# upholstery thread



## marlas1too (Feb 28, 2010)

In my fanny pack one of the things in it beside a small tin of hooks and sinkers i carry a spool of upholstery thread it takes about 15 lbs to break it so i use that for fishing line and it goes good with the needles i carry in the pack too--just like the old days when all we had was that black nylon line to fish just cut a sapling and fish---just thought i would pass this on


----------



## Genevieve (Sep 21, 2009)

sounds good. bet it wraps and folds better than the fish line. that stuff is slippery.
Do you carry a whole spool or is it more like a bobbin's worth?

anybody notice how much thread ( good thread) and needles cost now? geesh


----------



## Grimm (Sep 5, 2012)

Genevieve said:


> sounds good. bet it wraps and folds better than the fish line. that stuff is slippery.
> Do you carry a whole spool or is it more like a bobbin's worth?
> 
> anybody notice how much thread ( good thread) and needles cost now? geesh


This is why I try to buy a few extra spools when I see it on sale or I have coupons for Joann's.


----------



## cowboyhermit (Nov 10, 2012)

That is what I use for fixing clothes, straps, etc. have had very good luck with it and there are indeed many uses so I always try to have some with me. Has even saved people in an embarrassing wardrobe malfunction situation.


----------



## camo2460 (Feb 10, 2013)

I have a 1000 ft. spool of imitation Sinew that I use for every thing. It is very strong, can be rolled into round pieces, spliced, split into smaller pieces, or using a reverse twist, makes a very good Bow String. It can be used to mend clothing, fish line, snares, lashing and many other uses and it wont deteriorate. Check it out at "Crazy Crow Trading Post. com".


----------



## marlas1too (Feb 28, 2010)

genevieve i carry 2 spools in my fanny pack and each is 150 yrds.


----------



## Genevieve (Sep 21, 2009)

marlas1too said:


> genevieve i carry 2 spools in my fanny pack and each is 150 yrds.


good to know :2thumb:


----------



## bfastnate (Jun 25, 2015)

Para cord and hooks are also a good fishing tool to catch the bigger fish also para cord bas many other uses


----------



## marlas1too (Feb 28, 2010)

true parrcord is usefull but catching even small fish in a survivle situation. you will catch more small than big fish JMHO


----------



## Genevieve (Sep 21, 2009)

I think I'd rather keep the paracord for other uses and use the thread or fishing line for fishing.
The cord could be more useful as snares and lashing a lean-to together and such


----------



## crabapple (Jan 1, 2012)

Genevieve said:


> I think I'd rather keep the paracord for other uses and use the thread or fishing line for fishing.
> The cord could be more useful as snares and lashing a lean-to together and such


Upholstery thread is a new one for me, but I agree that it is better for fishing & sewing.

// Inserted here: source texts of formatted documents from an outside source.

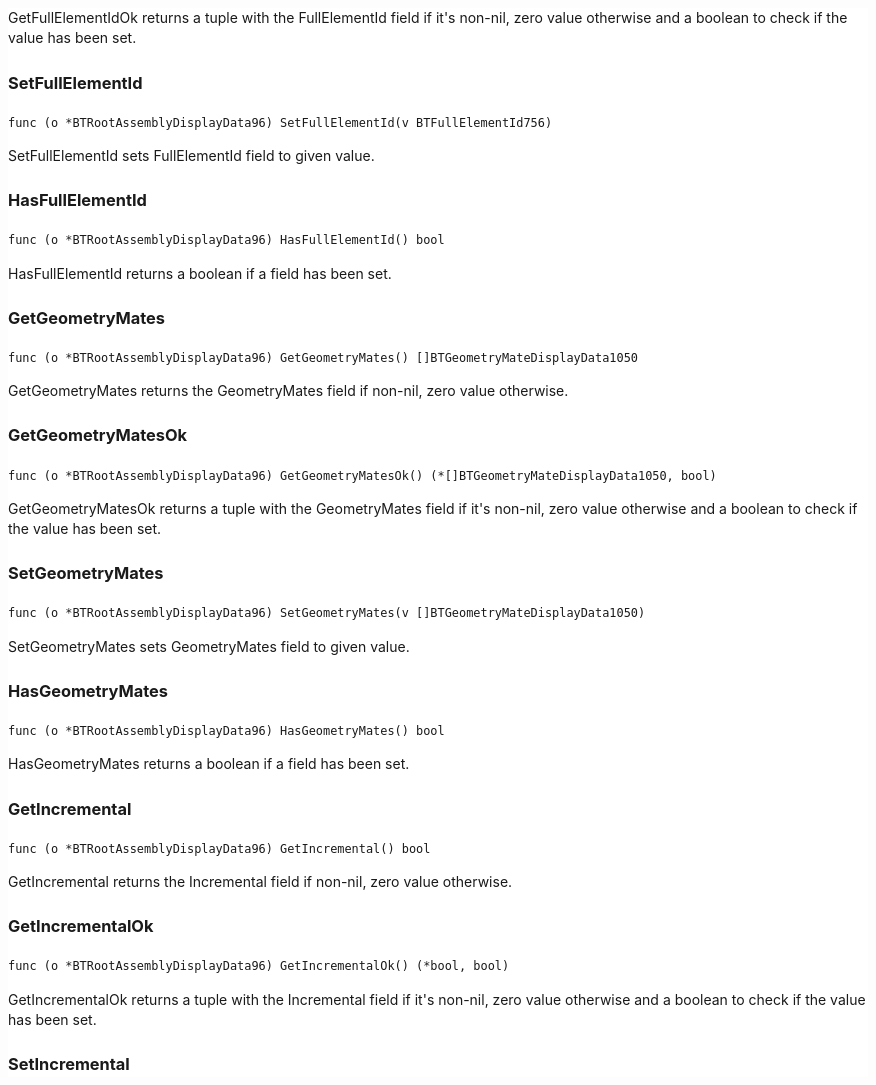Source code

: GetFullElementIdOk returns a tuple with the FullElementId field if it's non-nil, zero value otherwise
and a boolean to check if the value has been set.

### SetFullElementId

`func (o *BTRootAssemblyDisplayData96) SetFullElementId(v BTFullElementId756)`

SetFullElementId sets FullElementId field to given value.

### HasFullElementId

`func (o *BTRootAssemblyDisplayData96) HasFullElementId() bool`

HasFullElementId returns a boolean if a field has been set.

### GetGeometryMates

`func (o *BTRootAssemblyDisplayData96) GetGeometryMates() []BTGeometryMateDisplayData1050`

GetGeometryMates returns the GeometryMates field if non-nil, zero value otherwise.

### GetGeometryMatesOk

`func (o *BTRootAssemblyDisplayData96) GetGeometryMatesOk() (*[]BTGeometryMateDisplayData1050, bool)`

GetGeometryMatesOk returns a tuple with the GeometryMates field if it's non-nil, zero value otherwise
and a boolean to check if the value has been set.

### SetGeometryMates

`func (o *BTRootAssemblyDisplayData96) SetGeometryMates(v []BTGeometryMateDisplayData1050)`

SetGeometryMates sets GeometryMates field to given value.

### HasGeometryMates

`func (o *BTRootAssemblyDisplayData96) HasGeometryMates() bool`

HasGeometryMates returns a boolean if a field has been set.

### GetIncremental

`func (o *BTRootAssemblyDisplayData96) GetIncremental() bool`

GetIncremental returns the Incremental field if non-nil, zero value otherwise.

### GetIncrementalOk

`func (o *BTRootAssemblyDisplayData96) GetIncrementalOk() (*bool, bool)`

GetIncrementalOk returns a tuple with the Incremental field if it's non-nil, zero value otherwise
and a boolean to check if the value has been set.

### SetIncremental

It is small, lightweight, so space will not be a problem.
550 is great for other thing.


----------



## JustCliff (May 21, 2011)

I have one of these kits. Ace hardware carries the kit and spare needles and thread. If your local Ace does not, all the extras can be ordered. They have different type and weights of threads. They also have the different needles you will need. 
IMO this is a can't do without prep. A lot of the things we have as preps are heavy duty. This will help you keep them mended and allow you to add on things and stuff. They are also a must for repairing your boots, belts, tack......whatever.
http://www.speedystitcher.com/speedy-stitcher-products/


----------



## JustCliff (May 21, 2011)

Also. I see folks mentioning paracord. Paracord does have it's place. Something ya'll may want to consider is 1/8th solid braid nylon rope. I use it for shoestrings and such. It holds up better than paracord as shoelaces.
You can buy a 1000 ft. roll for under a $100. much cheaper than shoestrings.


----------



## crabapple (Jan 1, 2012)

JustCliff said:


> I have one of these kits. Ace hardware carries the kit and spare needles and thread. If your local Ace does not, all the extras can be ordered. They have different type and weights of threads. They also have the different needles you will need.
> IMO this is a can't do without prep. A lot of the things we have as preps are heavy duty. This will help you keep them mended and allow you to add on things and stuff. They are also a must for repairing your boots, belts, tack......whatever.
> http://www.speedystitcher.com/speedy-stitcher-products/


I have one of these, it works well.
I did not get it from Ace.


----------